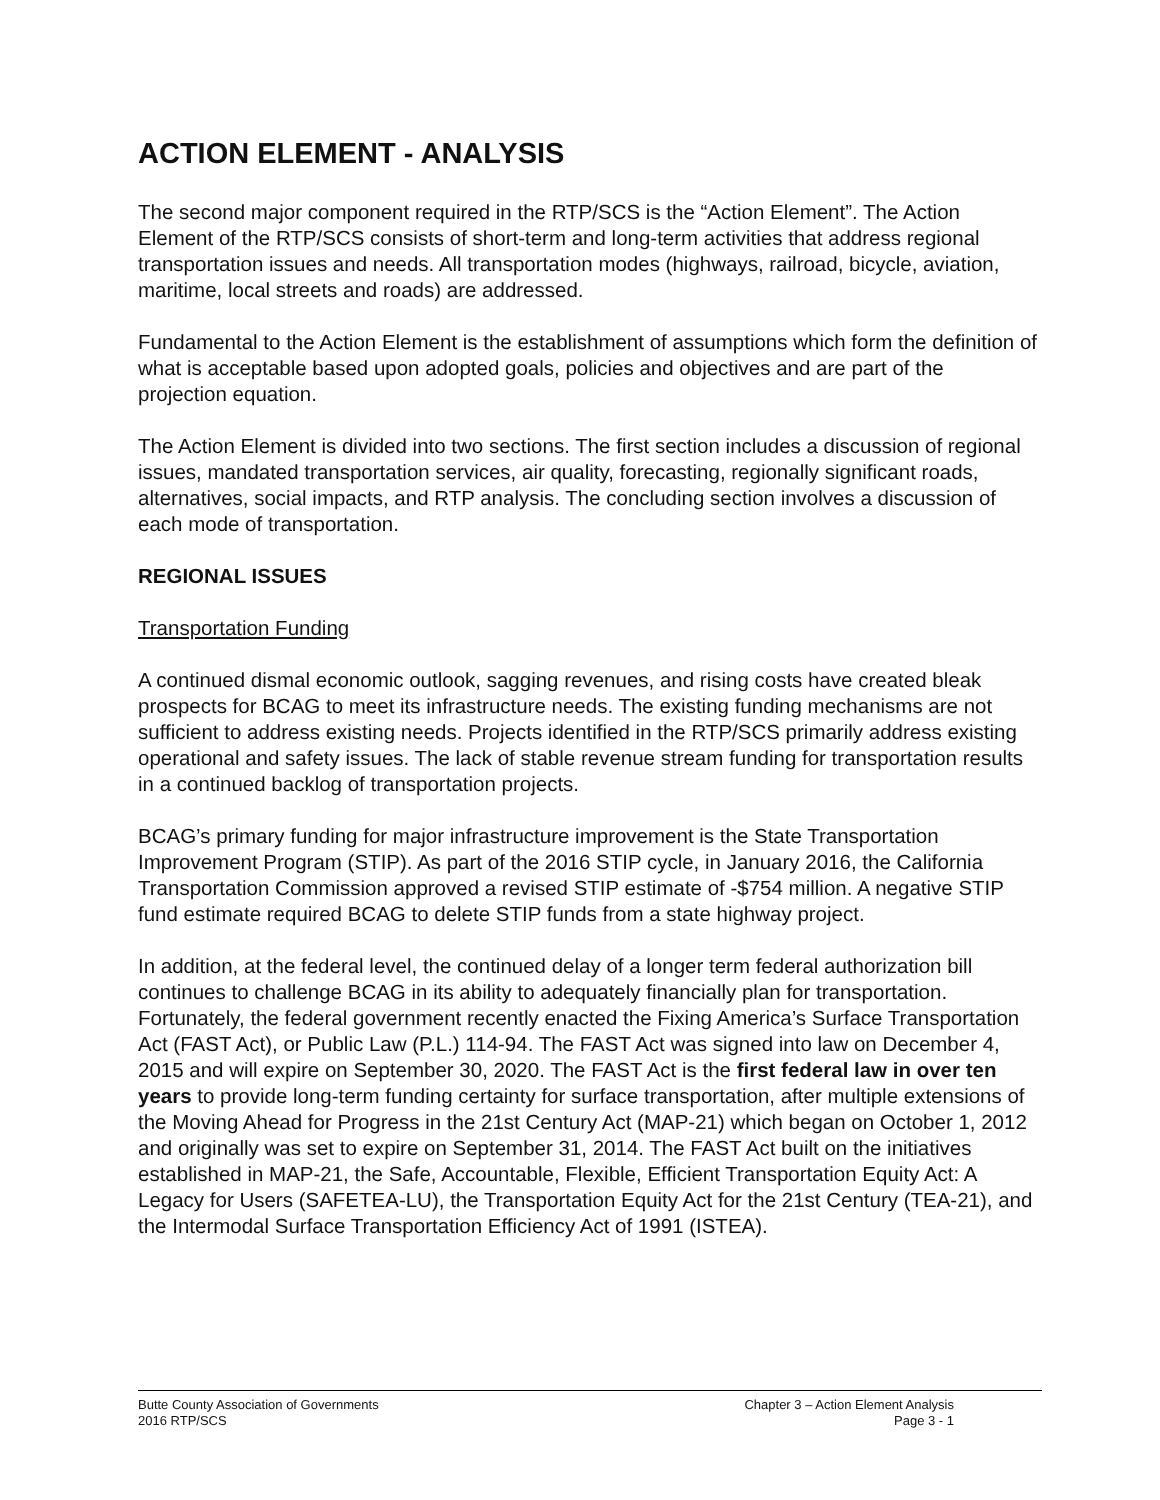ACTION ELEMENT - ANALYSIS
The second major component required in the RTP/SCS is the “Action Element”. The Action Element of the RTP/SCS consists of short-term and long-term activities that address regional transportation issues and needs. All transportation modes (highways, railroad, bicycle, aviation, maritime, local streets and roads) are addressed.
Fundamental to the Action Element is the establishment of assumptions which form the definition of what is acceptable based upon adopted goals, policies and objectives and are part of the projection equation.
The Action Element is divided into two sections. The first section includes a discussion of regional issues, mandated transportation services, air quality, forecasting, regionally significant roads, alternatives, social impacts, and RTP analysis. The concluding section involves a discussion of each mode of transportation.
REGIONAL ISSUES
Transportation Funding
A continued dismal economic outlook, sagging revenues, and rising costs have created bleak prospects for BCAG to meet its infrastructure needs. The existing funding mechanisms are not sufficient to address existing needs. Projects identified in the RTP/SCS primarily address existing operational and safety issues. The lack of stable revenue stream funding for transportation results in a continued backlog of transportation projects.
BCAG’s primary funding for major infrastructure improvement is the State Transportation Improvement Program (STIP). As part of the 2016 STIP cycle, in January 2016, the California Transportation Commission approved a revised STIP estimate of -$754 million. A negative STIP fund estimate required BCAG to delete STIP funds from a state highway project.
In addition, at the federal level, the continued delay of a longer term federal authorization bill continues to challenge BCAG in its ability to adequately financially plan for transportation. Fortunately, the federal government recently enacted the Fixing America’s Surface Transportation Act (FAST Act), or Public Law (P.L.) 114-94. The FAST Act was signed into law on December 4, 2015 and will expire on September 30, 2020. The FAST Act is the first federal law in over ten years to provide long-term funding certainty for surface transportation, after multiple extensions of the Moving Ahead for Progress in the 21st Century Act (MAP-21) which began on October 1, 2012 and originally was set to expire on September 31, 2014. The FAST Act built on the initiatives established in MAP-21, the Safe, Accountable, Flexible, Efficient Transportation Equity Act: A Legacy for Users (SAFETEA-LU), the Transportation Equity Act for the 21st Century (TEA-21), and the Intermodal Surface Transportation Efficiency Act of 1991 (ISTEA).
Butte County Association of Governments Chapter 3 – Action Element Analysis
2016 RTP/SCS Page 3 - 1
= = = =
Lines containing the word "infrastructure": copy each of them from the material.

▶ **OUTPUT**:
A continued dismal economic outlook, sagging revenues, and rising costs have created bleak prospects for BCAG to meet its infrastructure needs. The existing funding mechanisms are not sufficient to address existing needs. Projects identified in the RTP/SCS primarily address existing operational and safety issues. The lack of stable revenue stream funding for transportation results in a continued backlog of transportation projects.
BCAG’s primary funding for major infrastructure improvement is the State Transportation Improvement Program (STIP). As part of the 2016 STIP cycle, in January 2016, the California Transportation Commission approved a revised STIP estimate of -$754 million. A negative STIP fund estimate required BCAG to delete STIP funds from a state highway project.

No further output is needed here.